## TASK REQUIREMENTS
For the word "Laser", return each line of the data in which it occurs.

## RECORDS PROVIDED

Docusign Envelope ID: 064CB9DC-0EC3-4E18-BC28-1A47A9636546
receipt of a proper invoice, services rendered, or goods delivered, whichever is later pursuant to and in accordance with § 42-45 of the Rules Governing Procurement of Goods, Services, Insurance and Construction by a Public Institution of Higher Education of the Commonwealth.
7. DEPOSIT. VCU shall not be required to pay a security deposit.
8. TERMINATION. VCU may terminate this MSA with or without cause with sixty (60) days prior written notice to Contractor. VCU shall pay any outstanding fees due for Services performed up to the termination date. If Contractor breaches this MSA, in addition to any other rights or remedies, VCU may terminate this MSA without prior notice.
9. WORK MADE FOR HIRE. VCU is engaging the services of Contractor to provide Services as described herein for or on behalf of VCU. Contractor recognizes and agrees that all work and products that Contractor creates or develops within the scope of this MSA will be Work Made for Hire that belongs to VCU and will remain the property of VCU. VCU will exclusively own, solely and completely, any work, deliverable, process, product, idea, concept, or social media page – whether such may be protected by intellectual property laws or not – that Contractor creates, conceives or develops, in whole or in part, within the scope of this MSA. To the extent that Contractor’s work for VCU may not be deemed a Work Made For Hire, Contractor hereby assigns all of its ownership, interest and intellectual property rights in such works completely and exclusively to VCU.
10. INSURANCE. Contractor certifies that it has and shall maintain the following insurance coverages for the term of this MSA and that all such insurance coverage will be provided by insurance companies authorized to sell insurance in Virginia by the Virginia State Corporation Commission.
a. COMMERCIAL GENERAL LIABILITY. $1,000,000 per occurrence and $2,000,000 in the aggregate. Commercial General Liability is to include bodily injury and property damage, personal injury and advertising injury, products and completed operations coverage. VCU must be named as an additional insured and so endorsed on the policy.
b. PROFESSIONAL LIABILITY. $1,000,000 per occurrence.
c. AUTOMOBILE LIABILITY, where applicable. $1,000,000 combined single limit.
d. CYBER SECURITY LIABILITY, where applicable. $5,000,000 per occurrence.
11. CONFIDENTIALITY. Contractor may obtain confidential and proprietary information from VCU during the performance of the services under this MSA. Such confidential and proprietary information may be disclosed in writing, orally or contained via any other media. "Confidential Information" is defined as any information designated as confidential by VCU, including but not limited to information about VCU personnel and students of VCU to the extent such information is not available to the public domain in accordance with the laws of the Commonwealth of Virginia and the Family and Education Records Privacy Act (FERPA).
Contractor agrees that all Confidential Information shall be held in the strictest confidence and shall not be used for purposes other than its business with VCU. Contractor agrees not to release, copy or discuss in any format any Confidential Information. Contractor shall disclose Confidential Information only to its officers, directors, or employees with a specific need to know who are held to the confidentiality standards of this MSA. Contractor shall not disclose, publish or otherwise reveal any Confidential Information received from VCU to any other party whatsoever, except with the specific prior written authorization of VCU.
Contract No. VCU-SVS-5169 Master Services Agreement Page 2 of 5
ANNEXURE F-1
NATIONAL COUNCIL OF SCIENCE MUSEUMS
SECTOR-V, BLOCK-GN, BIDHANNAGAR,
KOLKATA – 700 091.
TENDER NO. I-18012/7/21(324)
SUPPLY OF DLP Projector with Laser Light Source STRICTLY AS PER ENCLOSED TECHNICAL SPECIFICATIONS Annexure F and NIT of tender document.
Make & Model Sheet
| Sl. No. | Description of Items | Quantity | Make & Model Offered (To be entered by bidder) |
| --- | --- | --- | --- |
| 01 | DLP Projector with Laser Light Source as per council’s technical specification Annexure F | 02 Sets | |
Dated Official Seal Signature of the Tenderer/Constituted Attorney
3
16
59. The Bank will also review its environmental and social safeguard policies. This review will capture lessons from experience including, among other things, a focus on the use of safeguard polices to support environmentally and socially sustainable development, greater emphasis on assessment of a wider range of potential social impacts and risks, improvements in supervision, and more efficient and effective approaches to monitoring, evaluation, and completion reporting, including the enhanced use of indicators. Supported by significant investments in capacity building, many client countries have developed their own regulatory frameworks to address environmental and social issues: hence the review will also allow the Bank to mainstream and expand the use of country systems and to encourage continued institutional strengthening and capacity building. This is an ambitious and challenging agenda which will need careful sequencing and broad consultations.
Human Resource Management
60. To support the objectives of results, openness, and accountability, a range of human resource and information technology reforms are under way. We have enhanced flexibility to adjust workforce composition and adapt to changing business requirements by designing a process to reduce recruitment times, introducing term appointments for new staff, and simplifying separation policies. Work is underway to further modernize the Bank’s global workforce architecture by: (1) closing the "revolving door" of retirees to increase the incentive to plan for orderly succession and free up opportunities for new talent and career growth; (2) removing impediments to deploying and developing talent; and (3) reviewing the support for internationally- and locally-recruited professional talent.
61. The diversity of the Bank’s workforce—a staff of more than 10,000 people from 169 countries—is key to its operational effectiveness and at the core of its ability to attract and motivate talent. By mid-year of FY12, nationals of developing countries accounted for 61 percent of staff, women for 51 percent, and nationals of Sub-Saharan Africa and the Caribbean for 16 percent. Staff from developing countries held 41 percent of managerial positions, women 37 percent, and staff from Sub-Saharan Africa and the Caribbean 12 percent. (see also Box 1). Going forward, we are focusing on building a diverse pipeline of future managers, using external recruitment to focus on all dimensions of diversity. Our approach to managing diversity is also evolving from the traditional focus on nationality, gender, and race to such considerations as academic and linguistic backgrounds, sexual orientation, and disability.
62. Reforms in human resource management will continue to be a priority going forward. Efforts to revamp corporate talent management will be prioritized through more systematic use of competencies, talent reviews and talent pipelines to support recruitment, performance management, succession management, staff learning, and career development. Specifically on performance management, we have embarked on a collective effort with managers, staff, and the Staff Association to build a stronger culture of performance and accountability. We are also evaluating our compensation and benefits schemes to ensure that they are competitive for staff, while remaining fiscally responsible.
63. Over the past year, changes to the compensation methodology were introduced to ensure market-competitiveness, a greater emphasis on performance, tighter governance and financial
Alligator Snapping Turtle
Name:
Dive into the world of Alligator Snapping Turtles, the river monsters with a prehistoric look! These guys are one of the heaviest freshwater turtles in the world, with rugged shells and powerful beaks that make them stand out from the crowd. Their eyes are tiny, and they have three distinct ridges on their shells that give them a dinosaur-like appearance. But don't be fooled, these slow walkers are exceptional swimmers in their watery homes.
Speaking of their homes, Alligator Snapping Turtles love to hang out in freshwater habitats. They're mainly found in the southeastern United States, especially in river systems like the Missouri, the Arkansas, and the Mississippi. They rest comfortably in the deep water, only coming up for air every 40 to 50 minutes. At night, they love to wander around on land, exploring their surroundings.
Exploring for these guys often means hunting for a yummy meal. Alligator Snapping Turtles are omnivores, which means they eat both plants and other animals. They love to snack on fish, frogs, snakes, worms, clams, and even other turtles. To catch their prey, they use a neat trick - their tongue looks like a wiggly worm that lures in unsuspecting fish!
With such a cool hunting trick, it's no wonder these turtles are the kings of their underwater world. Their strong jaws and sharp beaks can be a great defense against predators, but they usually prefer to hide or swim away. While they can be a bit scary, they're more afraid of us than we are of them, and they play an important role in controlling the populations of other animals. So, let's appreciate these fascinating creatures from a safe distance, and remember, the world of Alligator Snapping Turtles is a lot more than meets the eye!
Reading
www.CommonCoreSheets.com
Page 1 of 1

## SOLUTION FOR THIS TASK
SUPPLY OF DLP Projector with Laser Light Source STRICTLY AS PER ENCLOSED TECHNICAL SPECIFICATIONS Annexure F and NIT of tender document.
| 01 | DLP Projector with Laser Light Source as per council’s technical specification Annexure F | 02 Sets | |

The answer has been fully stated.